Forget the “fiscal cliff” and consider instead Washington’s new mot du jour, the “sequester.”
It’s not being used to refer to what happens to members of a jury when they are set apart, or segregated, while agonizing over a tough case. Nor is it a public health measure — as in the infected will be sequestered!
What was a legal reference to valuable property being locked away by a court of law, said John McWhorter, a professor of linguistics at Columbia University, is now being used to describe a procedure in which automatic spending cuts are triggered because Congress and the White House fail to agree on deficit reductions, causing money to be removed in budget cuts — or sequestered.
This is not a new coinage but a relic of President Ronald Reagan’s administration, when Sens. Ernest F. Hollings (D-S.C.), Warren B. Rudman (R-N.H.) and Phil Gramm (R-Tex.) came up with the “sequester” as a way to ensure that Congress slashed spending.
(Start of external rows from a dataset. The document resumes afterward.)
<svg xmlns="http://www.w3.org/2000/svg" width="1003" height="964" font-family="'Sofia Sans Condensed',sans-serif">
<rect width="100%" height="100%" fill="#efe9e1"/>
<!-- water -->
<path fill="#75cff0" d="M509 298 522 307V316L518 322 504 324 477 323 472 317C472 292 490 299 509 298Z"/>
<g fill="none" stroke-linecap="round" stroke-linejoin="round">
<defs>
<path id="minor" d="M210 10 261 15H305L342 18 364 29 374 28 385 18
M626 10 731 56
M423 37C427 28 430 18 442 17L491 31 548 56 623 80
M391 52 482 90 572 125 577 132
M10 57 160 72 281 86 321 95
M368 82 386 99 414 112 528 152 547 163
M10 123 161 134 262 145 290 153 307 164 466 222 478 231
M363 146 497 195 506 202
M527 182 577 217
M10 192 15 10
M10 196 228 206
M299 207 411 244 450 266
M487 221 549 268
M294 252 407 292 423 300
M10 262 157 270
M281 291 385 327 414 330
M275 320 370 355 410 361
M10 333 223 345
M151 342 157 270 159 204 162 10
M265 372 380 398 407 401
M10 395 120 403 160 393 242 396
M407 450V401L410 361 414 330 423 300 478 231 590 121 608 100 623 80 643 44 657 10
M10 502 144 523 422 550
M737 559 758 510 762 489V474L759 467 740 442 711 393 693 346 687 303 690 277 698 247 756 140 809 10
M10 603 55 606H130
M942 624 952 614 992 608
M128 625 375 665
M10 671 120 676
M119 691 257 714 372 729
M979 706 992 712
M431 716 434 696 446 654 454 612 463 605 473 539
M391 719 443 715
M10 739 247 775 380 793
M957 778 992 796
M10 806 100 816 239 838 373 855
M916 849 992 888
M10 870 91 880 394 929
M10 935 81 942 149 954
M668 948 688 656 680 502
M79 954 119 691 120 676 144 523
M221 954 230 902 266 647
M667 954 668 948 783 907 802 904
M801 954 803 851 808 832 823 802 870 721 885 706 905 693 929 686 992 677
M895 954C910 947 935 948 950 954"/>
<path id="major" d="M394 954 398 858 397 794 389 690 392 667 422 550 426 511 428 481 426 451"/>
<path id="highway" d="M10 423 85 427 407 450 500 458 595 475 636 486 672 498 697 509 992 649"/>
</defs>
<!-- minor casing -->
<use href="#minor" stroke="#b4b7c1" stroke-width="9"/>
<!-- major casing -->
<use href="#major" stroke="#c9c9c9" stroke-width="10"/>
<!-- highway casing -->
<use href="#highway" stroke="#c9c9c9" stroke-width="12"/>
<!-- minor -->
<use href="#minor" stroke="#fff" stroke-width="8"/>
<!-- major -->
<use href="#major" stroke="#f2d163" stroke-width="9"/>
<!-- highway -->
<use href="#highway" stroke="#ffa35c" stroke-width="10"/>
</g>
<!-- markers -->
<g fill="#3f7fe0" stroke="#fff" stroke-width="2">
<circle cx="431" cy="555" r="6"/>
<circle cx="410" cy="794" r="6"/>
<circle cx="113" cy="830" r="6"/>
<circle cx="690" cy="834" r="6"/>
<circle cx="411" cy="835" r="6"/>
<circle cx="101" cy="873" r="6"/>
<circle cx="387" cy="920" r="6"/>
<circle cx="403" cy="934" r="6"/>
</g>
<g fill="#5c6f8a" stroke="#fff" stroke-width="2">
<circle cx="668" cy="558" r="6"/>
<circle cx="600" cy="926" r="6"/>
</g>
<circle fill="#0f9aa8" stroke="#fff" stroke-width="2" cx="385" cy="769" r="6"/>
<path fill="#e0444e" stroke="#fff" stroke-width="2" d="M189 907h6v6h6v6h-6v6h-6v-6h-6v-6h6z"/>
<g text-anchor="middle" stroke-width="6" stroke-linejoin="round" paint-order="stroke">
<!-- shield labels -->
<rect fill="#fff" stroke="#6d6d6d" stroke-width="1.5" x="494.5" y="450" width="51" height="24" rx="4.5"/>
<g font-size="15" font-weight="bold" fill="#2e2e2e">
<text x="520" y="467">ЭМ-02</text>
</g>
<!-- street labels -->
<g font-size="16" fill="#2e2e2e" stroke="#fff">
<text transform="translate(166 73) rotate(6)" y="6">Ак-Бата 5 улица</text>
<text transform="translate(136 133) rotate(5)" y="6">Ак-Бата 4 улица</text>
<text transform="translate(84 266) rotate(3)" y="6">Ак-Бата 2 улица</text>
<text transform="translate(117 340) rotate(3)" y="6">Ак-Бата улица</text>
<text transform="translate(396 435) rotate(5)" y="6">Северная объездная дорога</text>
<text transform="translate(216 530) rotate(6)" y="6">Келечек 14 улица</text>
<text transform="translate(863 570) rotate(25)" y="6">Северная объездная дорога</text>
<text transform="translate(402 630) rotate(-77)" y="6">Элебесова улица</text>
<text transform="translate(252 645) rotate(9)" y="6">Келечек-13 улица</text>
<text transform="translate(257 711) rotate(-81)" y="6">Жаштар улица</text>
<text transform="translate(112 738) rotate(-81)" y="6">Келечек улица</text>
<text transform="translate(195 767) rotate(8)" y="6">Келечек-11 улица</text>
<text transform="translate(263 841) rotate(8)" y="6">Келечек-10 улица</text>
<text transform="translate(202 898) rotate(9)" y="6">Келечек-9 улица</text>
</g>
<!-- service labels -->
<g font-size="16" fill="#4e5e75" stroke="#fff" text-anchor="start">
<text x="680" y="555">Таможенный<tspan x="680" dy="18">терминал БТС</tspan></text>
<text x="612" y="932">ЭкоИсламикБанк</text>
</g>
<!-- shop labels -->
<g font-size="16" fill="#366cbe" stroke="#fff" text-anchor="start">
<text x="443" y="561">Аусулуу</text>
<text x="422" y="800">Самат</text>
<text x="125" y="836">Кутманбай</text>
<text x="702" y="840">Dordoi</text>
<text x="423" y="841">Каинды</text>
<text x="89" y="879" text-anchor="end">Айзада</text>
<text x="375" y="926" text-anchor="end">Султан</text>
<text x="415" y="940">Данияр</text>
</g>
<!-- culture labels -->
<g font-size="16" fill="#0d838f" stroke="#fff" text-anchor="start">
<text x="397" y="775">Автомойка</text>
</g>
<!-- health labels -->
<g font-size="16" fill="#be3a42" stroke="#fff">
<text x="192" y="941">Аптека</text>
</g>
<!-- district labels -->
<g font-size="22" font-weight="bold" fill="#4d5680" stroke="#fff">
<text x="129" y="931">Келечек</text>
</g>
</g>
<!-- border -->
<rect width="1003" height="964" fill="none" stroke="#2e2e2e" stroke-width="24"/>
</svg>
“It’s really just a euphemism that takes the emotion out of negative things that are happening, like ‘collateral damage,’ ” said Deborah Tannen, a professor of linguistics at Georgetown University who is spending this year at Stanford’s Center for Advanced Study in the Behavioral Sciences.
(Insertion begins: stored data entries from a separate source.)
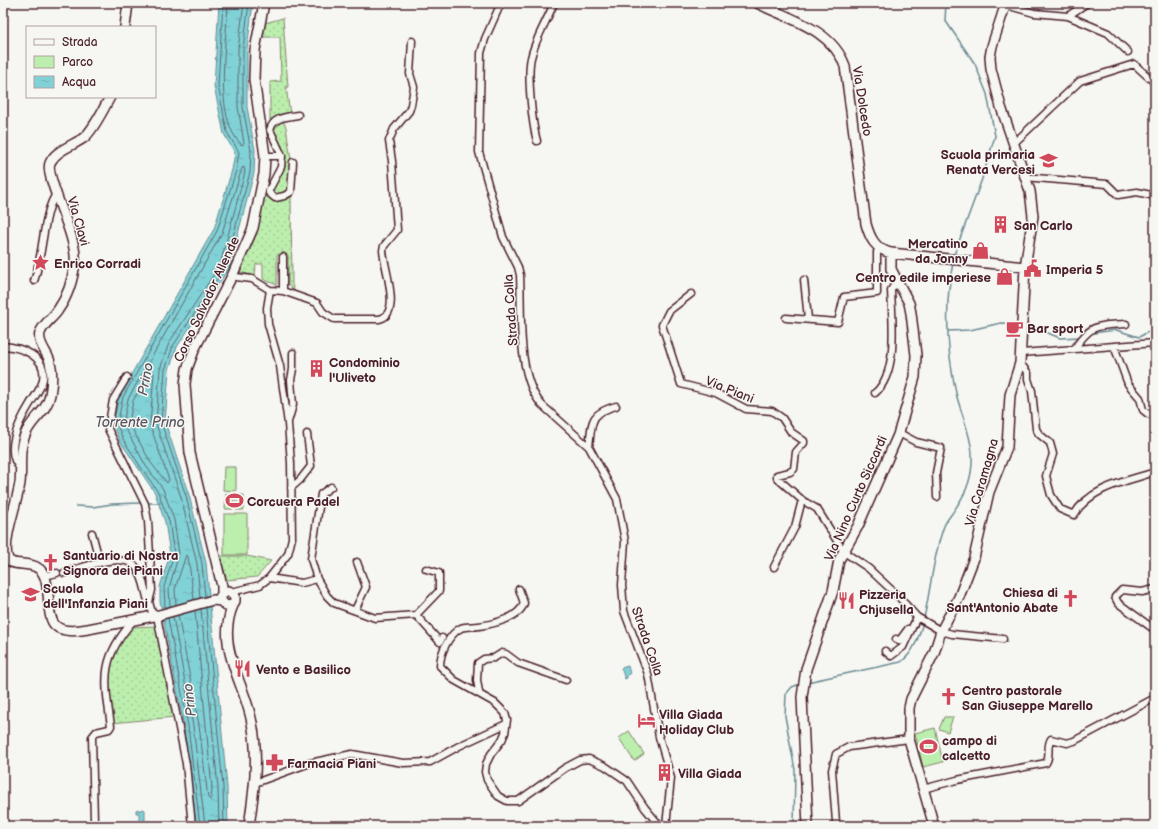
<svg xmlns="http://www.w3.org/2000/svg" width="1158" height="829" font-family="'Balsamiq Sans',sans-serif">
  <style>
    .green { fill: url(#green-dots); stroke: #83866c }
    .cemetery { fill: url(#cemetery-stones); stroke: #83866c }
    .pitch { fill: #bceeae; stroke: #83866c }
    .water { fill: url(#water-ripples); stroke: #6a8a92 }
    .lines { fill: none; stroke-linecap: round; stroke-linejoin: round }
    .shore { stroke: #606770; stroke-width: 1 }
    .stream { stroke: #6a8a92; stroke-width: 1.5 }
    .street-casing { stroke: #4a1f2b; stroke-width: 9 }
    .secondary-casing { stroke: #4a1f2b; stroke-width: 12 }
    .street { stroke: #f6f6f2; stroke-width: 6 }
    .secondary { stroke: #f6f6f2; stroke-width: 9 }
    .labels { text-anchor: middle; stroke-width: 3; stroke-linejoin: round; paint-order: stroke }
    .street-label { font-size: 13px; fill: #4a1f2b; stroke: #f6f6f2 }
    .poi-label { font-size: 13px; font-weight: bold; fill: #4a1f2b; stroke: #f6f6f2; text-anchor: start }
    .water-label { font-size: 14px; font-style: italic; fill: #5a555f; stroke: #f6f6f2 }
  </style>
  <defs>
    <pattern id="green-dots" width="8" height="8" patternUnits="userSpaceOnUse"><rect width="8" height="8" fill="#bceeae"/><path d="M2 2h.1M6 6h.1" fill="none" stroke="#a3cc96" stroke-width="1.8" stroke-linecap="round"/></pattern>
    <pattern id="cemetery-stones" width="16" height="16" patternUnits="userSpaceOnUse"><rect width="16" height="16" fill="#bceeae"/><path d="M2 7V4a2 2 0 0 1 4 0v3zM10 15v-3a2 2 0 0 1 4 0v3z" fill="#a3cc96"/></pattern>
    <pattern id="water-ripples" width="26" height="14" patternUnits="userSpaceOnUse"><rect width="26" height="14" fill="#80d2d7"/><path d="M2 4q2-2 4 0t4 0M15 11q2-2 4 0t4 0" fill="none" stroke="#70b4b9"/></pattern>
  </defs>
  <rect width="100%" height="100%" fill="#f6f6f2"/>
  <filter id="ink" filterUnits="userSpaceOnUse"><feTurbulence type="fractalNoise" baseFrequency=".025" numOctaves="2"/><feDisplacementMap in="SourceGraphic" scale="8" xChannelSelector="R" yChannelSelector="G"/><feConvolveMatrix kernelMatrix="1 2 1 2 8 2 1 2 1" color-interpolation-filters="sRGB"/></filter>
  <g filter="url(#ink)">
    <path class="green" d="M283 18 288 87H286L290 114 275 117 270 120V82L281 81 280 37H263L265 23Z
      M283 121 286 127 291 160H290L288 191 278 196 272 194 271 190C277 178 288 164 284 151 281 144 276 138 273 131L274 125Z
      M265 191 270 198 277 202 291 197 292 285 295 292 288 285V255H277V285L263 279V264H256L255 276 240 272 256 235Z
      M220 556H247L271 561 257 577 227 580Z
      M156 626 174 717 112 723 107 668 113 650 132 627Z"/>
    <path class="cemetery" d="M3 662 9 696 3 695Z"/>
    <path class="pitch" d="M224 467H236V491L223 490Z
      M226 494H234L233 509H225Z
      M236 495H244V510H236Z
      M224 514H247V555H224Z
      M944 717H953L948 732 939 729Z
      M935 728 943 762 923 767 915 733Z
      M629 731 644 754 634 761 619 738Z"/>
    <path class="water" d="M219 3H253L247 49V107L255 150 254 173 229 268 177 347 169 370 165 422 189 495 206 563 227 787 228 826H196L184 727 160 601V587L170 554 165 522 155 493 120 441 113 425 119 396 214 229 232 170 235 153 224 134 214 86Z
      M628 666 630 674 627 675V678L625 679 621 668Z
      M138 809 139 811 143 809 145 810V826H141L136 822 139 820V813H136V810Z"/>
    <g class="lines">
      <path class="shore" d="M228 3C227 38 212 119 242 145L244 143 238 107V49L244 3
        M151 371 154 373 150 425 169 480 167 483 151 463 129 423 133 401Z
        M205 596 202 564 186 496 161 422 165 370 173 346 225 267 250 172 251 151 243 107V49L249 3
        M176 605 175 589 186 555 188 556 194 599
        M170 606 169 588 179 554 174 520 163 489 146 466 123 424 128 399 222 233 242 168 244 167 245 172 220 265 169 343 160 369 156 424 181 497 197 564 200 598
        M165 608 164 587 174 554 169 521 158 492 142 469 123 439 117 425 123 397 217 231 236 171 239 152 227 132 218 85 223 3
        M206 608 223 787 224 826
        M201 609 218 788 219 826
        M178 615 199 725 208 798 211 800 212 788 195 611
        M173 617 193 726 205 826
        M168 618 188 726 200 826"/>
      <path class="stream" d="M946 3 945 20 975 64 987 94 995 136 982 179 954 255
        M1026 324 1060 338 1080 337
        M948 331 970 330 1001 323 1018 324
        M1093 333 1116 330 1139 337 1155 328
        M148 503H160
        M76 506 93 507 112 504 141 503
        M924 618C931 588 933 556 944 526 947 519 953 513 957 506 968 490 973 474 972 455 972 437 960 411 956 393 947 351 944 306 953 263
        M807 682 901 662C914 652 919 637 923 622
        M794 826 795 770 785 716 786 694 792 687 800 684"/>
      <defs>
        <path id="street" d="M501 3 485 39 481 53 479 152 503 237 518 267 520 275C522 312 516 376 542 405L589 447 617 499 625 541 622 585 624 611 648 674 659 737 671 778 666 826
          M1006 5 1034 13 1068 16 1087 3
          M1068 16 1108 33 1128 52
          M537 141C532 124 527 74 531 58 535 39 547 21 554 3
          M1013 144 1080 81 1134 64 1155 83
          M265 156H282
          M293 162 291 192 284 196 275 198 269 193V190L281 167 282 156 270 130C273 117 287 117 298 115
          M1024 177 1107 184 1118 195 1137 192 1155 196
          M283 257V291
          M804 280 808 319
          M34 281C43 258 43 209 57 193
          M270 290 283 291 317 303 323 312 334 319H379C403 315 383 265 383 250L384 246 397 230 392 161 389 141 394 129 409 111 411 105 414 87 410 74 412 41
          M691 294 669 311 662 325 681 384 716 393 746 409 772 411 782 418 791 432 804 441V443L796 452 794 469 790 472 777 475V478L802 500 817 509 844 552 868 568 898 596 917 617 941 631 952 634 1003 639
          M786 318 838 322 844 297 877 293V252L879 248
          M3 346C21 347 47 356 43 379 42 388 34 397 30 404 19 422 3 452 21 469
          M1114 346 1128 384 1140 398 1143 410 1148 414 1155 413
          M1074 349C1092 323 1097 326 1126 324
          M1021 353 1155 343
          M1020 363 1028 373V379L1032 391 1036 429 1039 434 1050 443 1053 454 1046 476 1051 495 1060 509 1074 515C1090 487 1127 481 1155 472
          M127 377 113 400 108 429 145 504 148 521 152 590 149 602 153 616
          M875 393C899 372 892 319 891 290L897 281
          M288 422 293 405 291 380 293 369V353
          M899 433 916 442 941 448 936 473 937 497
          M589 447C592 423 589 413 616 406
          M331 487 321 494 311 559 317 579 327 596 334 603 375 618 416 615 440 642 442 638
          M291 488 300 480 311 466 307 434
          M92 533 100 563
          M774 567 795 527 802 500
          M64 573C80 568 122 552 135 566 143 574 145 591 148 601
          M45 576 57 573
          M269 578 302 583 317 579
          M519 589 524 603C520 618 493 624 479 626 473 627 466 626 461 628 449 634 440 653 440 666L454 680 495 703 505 713 507 720 505 733 502 740 491 754 486 764 485 772 487 780 498 796 507 801H518L565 768 580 760 589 759 605 766 627 781 645 808 660 826
          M1155 589 1142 592 1122 590 1115 597 1118 603 1155 630
          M231 592 260 585 269 578 288 554 292 538 291 463 288 424 280 366 268 324 267 308 270 290 252 279 236 277 233 274
          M355 610 366 587 357 562
          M416 615 439 591V573L426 569
          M157 616 186 764 192 826
          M896 639 899 641 908 629
          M885 651 891 656 903 647 917 617
          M479 692 477 680 478 663 484 659 494 658 502 653 506 654 518 663 566 680
          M255 783 310 763 352 754 403 763 430 762 459 746 506 724
          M923 789 957 780 1046 763C1051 756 1046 746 1051 739L1067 743 1074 741 1155 698
          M836 822 832 770 836 754 849 747 909 739
          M98 826 94 821 92 737 96 732 109 729 111 726C104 678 100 658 134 620"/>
        <path id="secondary" d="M757 3C789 19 832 29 845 66L866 224C870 238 875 249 891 253L1025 267
          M125 27 128 3
          M110 97C103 110 96 125 86 136 76 145 56 149 50 163 44 177 78 237 75 262 73 279 68 296 58 310 53 318 43 324 40 333 37 343 48 353 50 362 53 373 52 384 50 395 47 412 31 419 25 435 18 450 22 467 20 483 17 503 3 538 7 556 10 572 40 554 46 581 53 611 40 638 88 629L159 615 213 600 221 601
          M222 594V586L190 453 185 384 187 369 195 348 233 274 253 228 264 174 265 156 254 79 255 50 264 3
          M220 597 224 593 229 591 235 596V601L233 605 226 606 221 601V596
          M234 603C214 646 245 682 252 723 259 757 254 792 249 826
          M808 826 802 697 806 669 833 591 839 560 858 526 898 435 915 377 916 355 911 313 909 303 891 269V253
          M934 826 909 739V708L911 699 934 653 941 631 959 597 974 558 989 492 1007 447 1010 395 1020 363 1025 267 1033 216 1030 191 1001 107 991 69 990 57 992 46 1006 3"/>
      </defs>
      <use href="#street" class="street-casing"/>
      <use href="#secondary" class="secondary-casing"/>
      <use href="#street" class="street"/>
      <use href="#secondary" class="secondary"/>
    </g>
  </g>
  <defs>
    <symbol id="school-bare" viewBox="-9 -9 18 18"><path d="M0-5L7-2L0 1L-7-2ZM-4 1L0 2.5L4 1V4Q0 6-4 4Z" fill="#d1495b" stroke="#f6f6f2" stroke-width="2.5" paint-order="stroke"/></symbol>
    <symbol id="building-bare" viewBox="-9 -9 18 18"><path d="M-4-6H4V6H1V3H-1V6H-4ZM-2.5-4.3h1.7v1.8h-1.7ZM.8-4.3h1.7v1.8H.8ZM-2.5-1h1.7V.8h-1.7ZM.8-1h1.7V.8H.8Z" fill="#d1495b" stroke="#f6f6f2" stroke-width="2.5" paint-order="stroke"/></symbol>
    <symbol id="shop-bare" viewBox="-9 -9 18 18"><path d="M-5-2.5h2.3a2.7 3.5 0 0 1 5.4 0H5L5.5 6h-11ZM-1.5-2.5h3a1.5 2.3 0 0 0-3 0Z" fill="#d1495b" stroke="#f6f6f2" stroke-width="2.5" paint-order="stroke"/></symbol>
    <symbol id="sight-bare" viewBox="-9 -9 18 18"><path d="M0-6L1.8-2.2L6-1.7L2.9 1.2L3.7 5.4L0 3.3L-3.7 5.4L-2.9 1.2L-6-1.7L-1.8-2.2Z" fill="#d1495b" stroke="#f6f6f2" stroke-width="2.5" paint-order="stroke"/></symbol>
    <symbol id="civic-bare" viewBox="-9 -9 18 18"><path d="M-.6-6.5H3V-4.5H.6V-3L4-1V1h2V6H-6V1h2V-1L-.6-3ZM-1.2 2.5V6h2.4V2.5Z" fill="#d1495b" stroke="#f6f6f2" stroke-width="2.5" paint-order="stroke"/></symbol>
    <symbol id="cafe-bare" viewBox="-9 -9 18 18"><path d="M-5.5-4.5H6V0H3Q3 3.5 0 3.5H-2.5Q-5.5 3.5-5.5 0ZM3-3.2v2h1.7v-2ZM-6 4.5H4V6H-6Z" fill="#d1495b" stroke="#f6f6f2" stroke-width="2.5" paint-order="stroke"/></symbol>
    <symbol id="stadium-bare" viewBox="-9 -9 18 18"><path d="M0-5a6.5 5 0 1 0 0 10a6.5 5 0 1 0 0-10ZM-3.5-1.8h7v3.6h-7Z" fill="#d1495b" stroke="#f6f6f2" stroke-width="2.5" paint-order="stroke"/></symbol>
    <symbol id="church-bare" viewBox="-9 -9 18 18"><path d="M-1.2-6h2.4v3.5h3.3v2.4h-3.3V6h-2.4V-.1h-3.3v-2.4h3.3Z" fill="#d1495b" stroke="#f6f6f2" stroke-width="2.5" paint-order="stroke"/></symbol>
    <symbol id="restaurant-bare" viewBox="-9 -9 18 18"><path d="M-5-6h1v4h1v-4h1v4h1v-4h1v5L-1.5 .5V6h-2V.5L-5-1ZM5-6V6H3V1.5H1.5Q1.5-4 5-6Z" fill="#d1495b" stroke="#f6f6f2" stroke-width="2.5" paint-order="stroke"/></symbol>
    <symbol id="hotel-bare" viewBox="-9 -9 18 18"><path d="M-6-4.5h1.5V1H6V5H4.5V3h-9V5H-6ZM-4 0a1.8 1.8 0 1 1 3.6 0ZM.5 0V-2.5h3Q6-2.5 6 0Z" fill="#d1495b" stroke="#f6f6f2" stroke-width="2.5" paint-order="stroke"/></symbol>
    <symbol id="pharmacy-bare" viewBox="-9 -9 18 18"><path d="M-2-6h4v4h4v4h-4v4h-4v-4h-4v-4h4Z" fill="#d1495b" stroke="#f6f6f2" stroke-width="2.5" paint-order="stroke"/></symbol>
  </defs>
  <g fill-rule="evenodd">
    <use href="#school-bare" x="1036" y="148" width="25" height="25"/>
    <use href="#building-bare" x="988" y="212" width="25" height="25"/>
    <use href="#shop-bare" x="968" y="238" width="25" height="25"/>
    <use href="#sight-bare" x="28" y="250" width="25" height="25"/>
    <use href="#civic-bare" x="1020" y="256" width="25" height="25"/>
    <use href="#shop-bare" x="992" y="264" width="25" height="25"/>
    <use href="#cafe-bare" x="1002" y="316" width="25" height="25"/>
    <use href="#building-bare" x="304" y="356" width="25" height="25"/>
    <use href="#stadium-bare" x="222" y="488" width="25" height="25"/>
    <use href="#church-bare" x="38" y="550" width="25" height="25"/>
    <use href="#school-bare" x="18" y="582" width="25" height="25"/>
    <use href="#church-bare" x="1058" y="586" width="25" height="25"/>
    <use href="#restaurant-bare" x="834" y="588" width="25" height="25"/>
    <use href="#restaurant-bare" x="230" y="656" width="25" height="25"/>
    <use href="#church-bare" x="936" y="684" width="25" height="25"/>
    <use href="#hotel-bare" x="634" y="708" width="25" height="25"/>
    <use href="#stadium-bare" x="916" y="734" width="25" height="25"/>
    <use href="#pharmacy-bare" x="262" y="750" width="25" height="25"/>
    <use href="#building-bare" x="652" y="760" width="25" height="25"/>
  </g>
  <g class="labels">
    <g class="street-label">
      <text transform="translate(863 101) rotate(81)" y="5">Via Dolcedo</text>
      <text transform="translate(79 221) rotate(74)" y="5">Via Clavi</text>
      <text transform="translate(206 299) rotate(-65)" y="5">Corso Salvador Allende</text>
      <text transform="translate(510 310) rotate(-94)" y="5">Strada Colla</text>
      <text transform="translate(730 389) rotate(22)" y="5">Via Piani</text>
      <text transform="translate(981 482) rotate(-74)" y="5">Via Caramagna</text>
      <text transform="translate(855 498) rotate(-66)" y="5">Via Nino Curto Siccardi</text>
      <text transform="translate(648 641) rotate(71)" y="5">Strada Colla</text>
    </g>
    <g class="poi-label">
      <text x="1035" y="159" text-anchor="end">Scuola primaria<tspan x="1035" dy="15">Renata Vercesi</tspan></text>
      <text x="1014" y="230">San Carlo</text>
      <text x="968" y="248" text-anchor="end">Mercatino<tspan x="968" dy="15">da Jonny</tspan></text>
      <text x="54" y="268">Enrico Corradi</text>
      <text x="1046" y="274">Imperia 5</text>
      <text x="991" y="282" text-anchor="end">Centro edile imperiese</text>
      <text x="1027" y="333">Bar sport</text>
      <text x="329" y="367">Condominio<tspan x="329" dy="15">l'Uliveto</tspan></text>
      <text x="247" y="506">Corcuera Padel</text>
      <text x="63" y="560">Santuario di Nostra<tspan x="63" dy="15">Signora dei Piani</tspan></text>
      <text x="43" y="593">Scuola<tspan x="43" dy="15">dell'Infanzia Piani</tspan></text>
      <text x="1058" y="597" text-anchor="end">Chiesa di<tspan x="1058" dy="15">Sant'Antonio Abate</tspan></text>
      <text x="859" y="599">Pizzeria<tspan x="859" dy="15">Chjusella</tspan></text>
      <text x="256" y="674">Vento e Basilico</text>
      <text x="962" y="695">Centro pastorale<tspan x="962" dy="15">San Giuseppe Marello</tspan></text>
      <text x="659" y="719">Villa Giada<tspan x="659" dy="15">Holiday Club</tspan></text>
      <text x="942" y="745">campo di<tspan x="942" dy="15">calcetto</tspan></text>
      <text x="287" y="768">Farmacia Piani</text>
      <text x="678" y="778">Villa Giada</text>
    </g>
    <g class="water-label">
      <text transform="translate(145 379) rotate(-79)" y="5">Prino</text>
      <text x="140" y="427">Torrente Prino</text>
      <text transform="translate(189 700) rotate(-96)" y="5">Prino</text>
    </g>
  </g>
  <rect width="1158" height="829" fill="none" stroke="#f6f6f2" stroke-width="16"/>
  <rect x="8" y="8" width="1142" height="813" fill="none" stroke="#4a1f2b" stroke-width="1.5" filter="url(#ink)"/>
  <rect x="26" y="26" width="130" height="72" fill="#f6f6f2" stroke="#b1a0a2"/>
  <rect x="34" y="39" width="20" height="6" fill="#f6f6f2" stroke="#b1a0a2"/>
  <text x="62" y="46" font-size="12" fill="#4a1f2b">Strada</text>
  <rect x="34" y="56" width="20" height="12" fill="#bceeae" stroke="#b1a0a2"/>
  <text x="62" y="66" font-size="12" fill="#4a1f2b">Parco</text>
  <rect x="34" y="76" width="20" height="12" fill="url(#water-ripples)" stroke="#b1a0a2"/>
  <text x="62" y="86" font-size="12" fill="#4a1f2b">Acqua</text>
</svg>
“Its new use has gone viral, like the word ‘occupy,’ ” McWhorter said.
“Well when you hear ‘occupy,’ you think of a bunch of people under 30 amassed somewhere. ‘Occupy’ has many meanings, but this secondary one has become its everyday meaning now.”
“Instead of hiding or grabbing something into secrecy,” McWhorter said, “we now think of it as a dull, but urgent governmental crisis.”